Terracotta, a provider of Java application management tools, announced it is shipping a clustered enterprise edition of its Quartz job scheduler, as part of its Terracotta 3.2 platform release. The latest release of Quartz, called Quartz EX, is an enterprise edition of Quartz, an open source Java job scheduler acquired by Terracotta in November.

With this release, Quartz supports the new Terracotta Job Store, which provides a way for IT departments to schedule jobs across multiple groups of servers. For Quartz users who are currently clustering using a relational database as the central job store, the Terracotta Job Store provides an way to implement high availability, added performance, and scale-out, without the cost or administrative overhead of the relational database, the vendor says.

The Quartz integration is available via the same simple mechanism used by Terracotta Ehcache. Switching from un-clustered Quartz to clustered Quartz requires basic configuration changes that direct Quartz to use a running instance of the Terracotta Server Array to provide clustering.

"Quartz fits in as the automation engine," Jeff Hartley, vice president, marketing and products of Terracotta, tells 5 Minute Briefing. "It can be embedded within enterprise applications or ran as a standalone process. In either case, it will execute defined tasks relating to the application or system maintenance upon their defined schedules.
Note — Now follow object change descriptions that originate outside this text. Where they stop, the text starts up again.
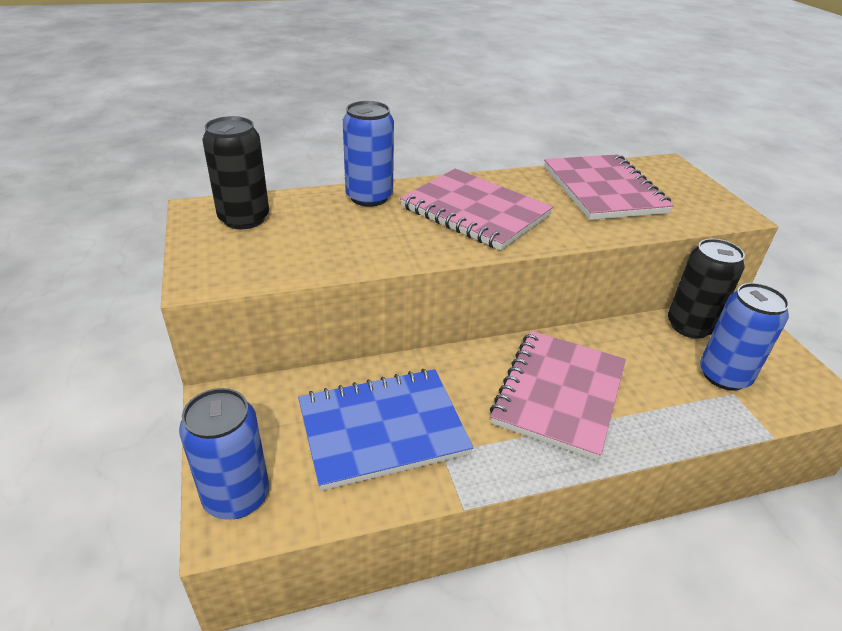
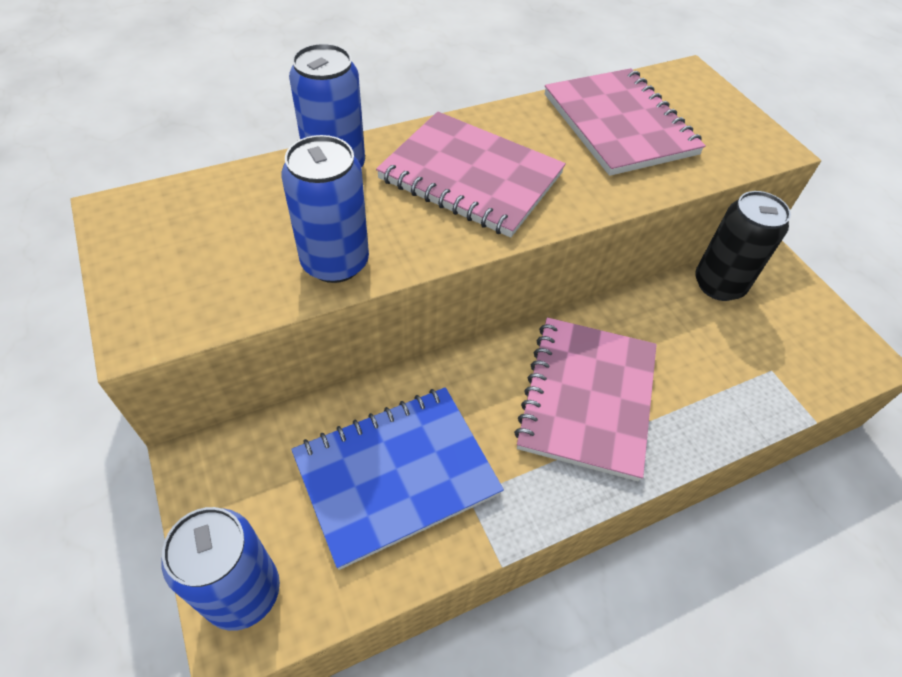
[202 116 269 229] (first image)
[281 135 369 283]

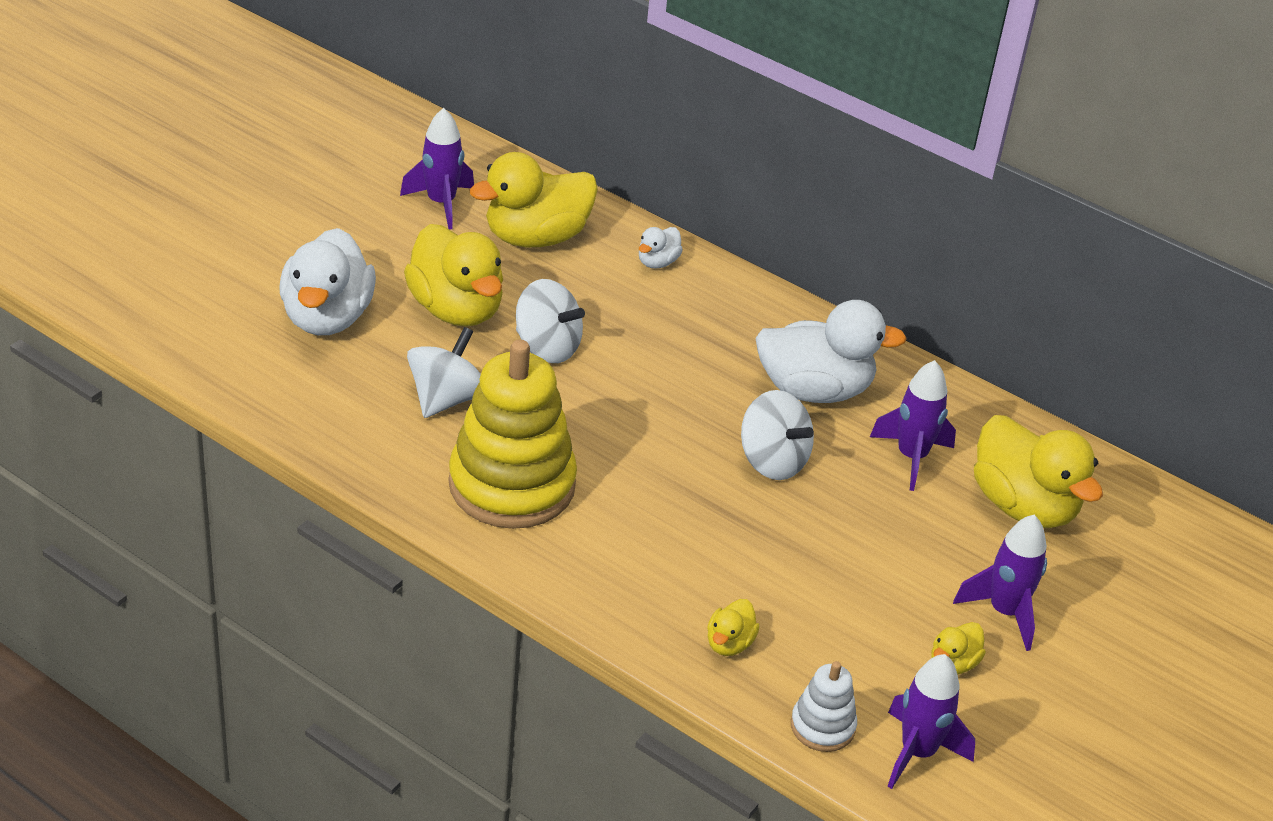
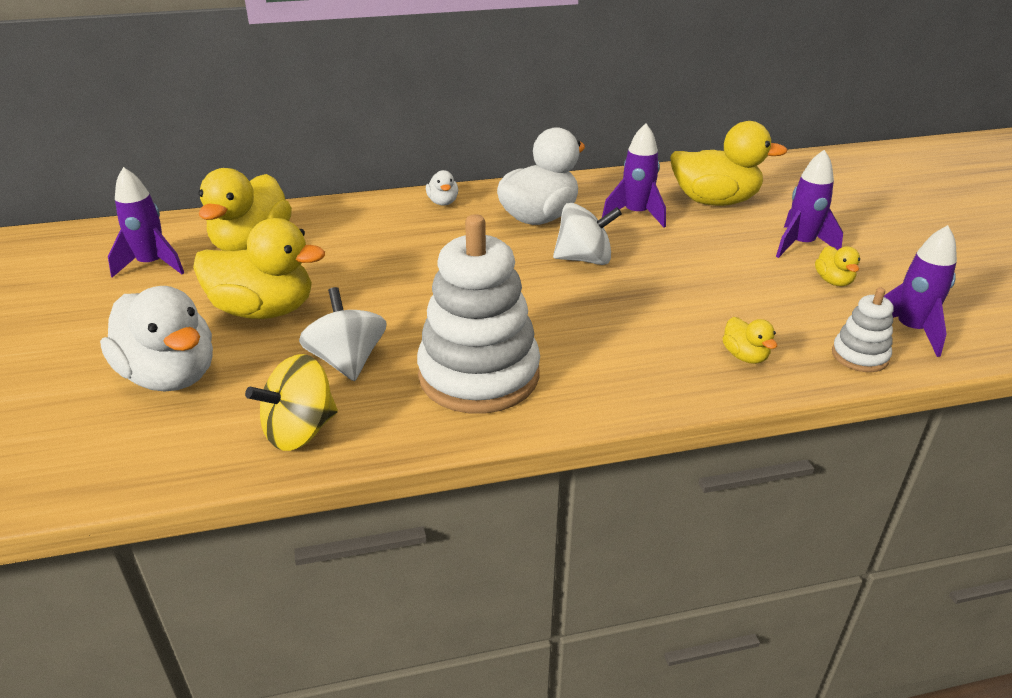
[417 214 540 414]
[516 279 585 363] (first image)
[426 170 458 206]
[245 354 338 451]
Using the Terracotta clustering approach will yield higher performance, better scalability and lower cost than using a database to store the job scheduling data.

Hartley adds that the Quartz solution offers capabilities in the emerging private cloud space. "We see more customers deploying to private clouds, and the prime motivation for involving Terracotta is to ensure that the data layer in clouds can scale to meet the demands of an elastic compute layer," he says. "Put simply, as organizations trial cloud deployments, they tend to see that databases become a bottle neck to scalability. This issue will come to a head here in 2010."

Hartley adds that "Quartz is currently utilized in a large number of mainframe installations, and has been in various such environments since 2001, when it began to be used on AS/400 systems. As teams migrate from mainframes to clouds, they will be able to keep their Quartz configuration virtually intact."